### TEXTO DADO
===

É difícil não gostar de um romance escrito por Agatha Christie. Considerada até hoje a rainha dos mistérios, ela detém tal título de forma merecida pois, durante cerca de cinco décadas, manteve-se intrigando um público sedento por histórias de detetive que fugissem ao óbvio. 2020 marca o centenário de sua primeira publicação — em 1920, com O Misterioso Caso de Styles, o nome de Agatha passou a ser conhecido pelo mundo. Desde então, foram mais de sessenta livros de mistério e tantas outras histórias publicadas ainda em vida, com personagens que entraram para o cânone dos detetives clássicos, como o belga Hercule Poirot. Assassinato No Campo de Golfe é uma das aventuras mais conhecidas de Poirot, que emprega suas células cinzentas para descobrir a verdade por trás de um complicado caso na França. 

Originalmente publicado em 1923, Assassinato No Campo de Golfe é o terceiro livro da longa carreira de Agatha Christie e o segundo onde figura um dos detetives mais famosos da literatura, Hercule Poirot. Durante uma viagem de trem, ao receber uma carta urgente pedindo seu auxílio como investigador, Poirot e o Capitão Hastings, seu amigo e narrador da aventura, partem para a França a fim de encontrar o monsieur Renauld, um multimilionário que acredita estar correndo risco de vida. Entretanto, ao chegarem lá, deparam-se com uma cena policial: o corpo de monsieur Renauld foi encontrado numa cova aberta do campo de golfe da propriedade, com uma faca enfiada em seu coração. Sua viúva, a senhora Renauld, teve pés e mãos amarrados no quarto, e fora amordaçada por dois homens de chapéu, segundo sua própria declaração. Parece tarde demais para que Poirot proteja o homem que o contratou, no entanto, o caso está apenas começando e há muito trabalho a ser feito.

===

### O QUE SE PEDE
Responda, por favor, às perguntas a seguir com base no texto sobre Agatha Christie:
1. Em que ano saiu O Misterioso Caso de Styles?
2. Quando Assassinato No Campo de Golfe foi publicado originalmente?
3. Onde foi encontrado o corpo de monsieur Renauld?

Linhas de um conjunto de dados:
===

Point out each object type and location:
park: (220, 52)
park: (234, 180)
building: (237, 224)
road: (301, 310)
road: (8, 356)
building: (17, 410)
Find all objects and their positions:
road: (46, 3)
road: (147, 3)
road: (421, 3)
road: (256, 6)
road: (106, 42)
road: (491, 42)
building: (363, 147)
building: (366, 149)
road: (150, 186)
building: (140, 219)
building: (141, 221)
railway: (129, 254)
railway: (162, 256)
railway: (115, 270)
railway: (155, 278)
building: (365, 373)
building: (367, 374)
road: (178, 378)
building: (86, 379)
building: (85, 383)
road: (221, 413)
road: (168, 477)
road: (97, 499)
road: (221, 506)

===

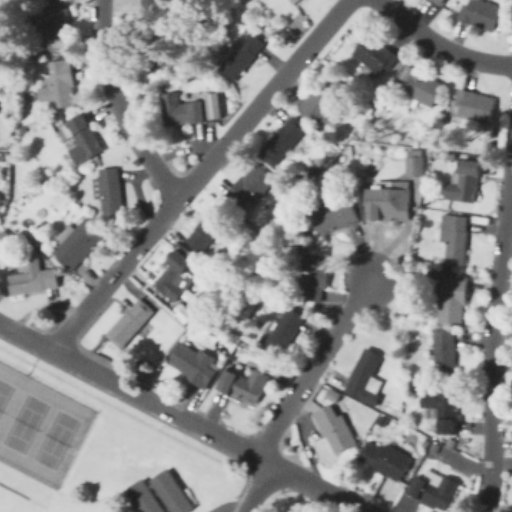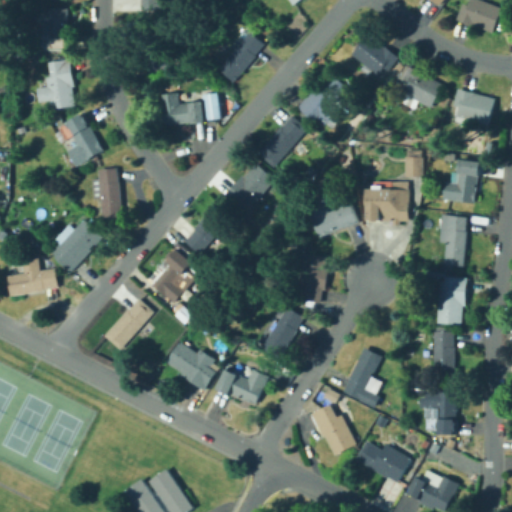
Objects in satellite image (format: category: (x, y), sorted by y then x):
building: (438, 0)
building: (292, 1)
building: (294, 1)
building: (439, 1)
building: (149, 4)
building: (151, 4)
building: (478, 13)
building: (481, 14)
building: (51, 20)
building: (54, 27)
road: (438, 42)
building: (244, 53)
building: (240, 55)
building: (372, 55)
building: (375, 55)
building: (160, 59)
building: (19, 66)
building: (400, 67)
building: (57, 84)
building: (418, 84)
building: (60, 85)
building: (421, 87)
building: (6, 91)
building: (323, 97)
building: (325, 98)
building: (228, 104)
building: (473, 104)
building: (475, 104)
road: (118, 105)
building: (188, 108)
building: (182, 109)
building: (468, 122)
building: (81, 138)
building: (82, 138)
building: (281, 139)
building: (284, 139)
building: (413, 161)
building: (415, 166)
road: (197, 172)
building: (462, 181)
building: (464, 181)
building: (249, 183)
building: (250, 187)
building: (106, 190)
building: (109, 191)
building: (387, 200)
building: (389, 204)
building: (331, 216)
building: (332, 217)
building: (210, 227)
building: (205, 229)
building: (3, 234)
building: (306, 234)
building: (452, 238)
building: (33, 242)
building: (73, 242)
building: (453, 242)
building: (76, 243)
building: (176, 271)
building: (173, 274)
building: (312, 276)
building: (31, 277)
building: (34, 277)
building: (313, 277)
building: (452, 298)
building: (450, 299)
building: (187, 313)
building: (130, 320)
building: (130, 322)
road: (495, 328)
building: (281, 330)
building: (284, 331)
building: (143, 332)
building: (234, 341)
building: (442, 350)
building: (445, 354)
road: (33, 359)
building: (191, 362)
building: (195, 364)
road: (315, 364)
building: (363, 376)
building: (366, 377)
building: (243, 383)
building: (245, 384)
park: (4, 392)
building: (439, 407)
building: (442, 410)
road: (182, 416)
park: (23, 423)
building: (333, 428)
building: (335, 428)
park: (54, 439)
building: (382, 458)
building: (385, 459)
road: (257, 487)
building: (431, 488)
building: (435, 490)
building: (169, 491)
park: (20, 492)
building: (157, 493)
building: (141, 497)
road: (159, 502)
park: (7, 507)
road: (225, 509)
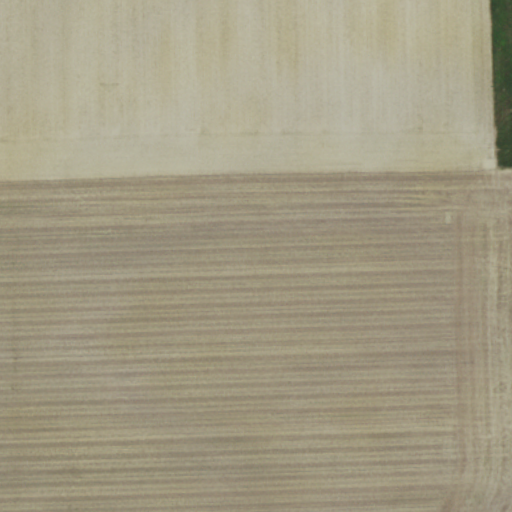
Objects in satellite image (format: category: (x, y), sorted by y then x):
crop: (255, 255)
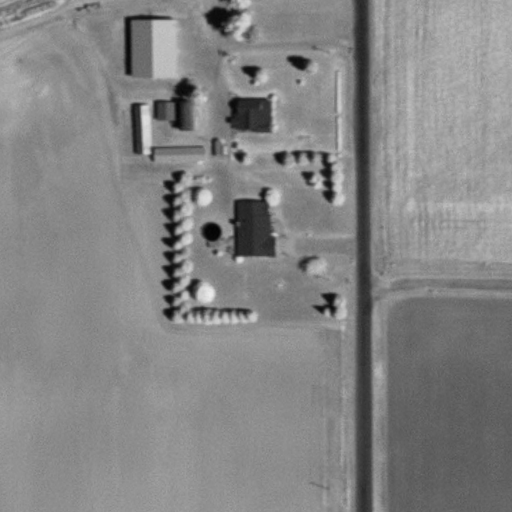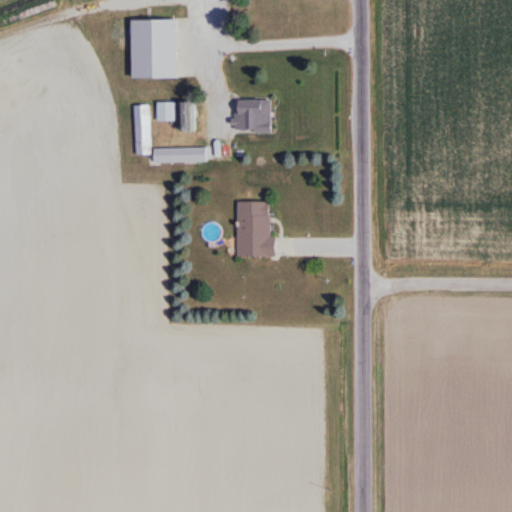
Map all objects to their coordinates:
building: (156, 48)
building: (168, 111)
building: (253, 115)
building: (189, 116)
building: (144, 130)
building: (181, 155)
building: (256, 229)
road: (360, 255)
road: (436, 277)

===

### RESULTADO FINAL
1. Em 1920.
2. Em 1923.
3. Numa cova aberta do campo de golfe da propriedade.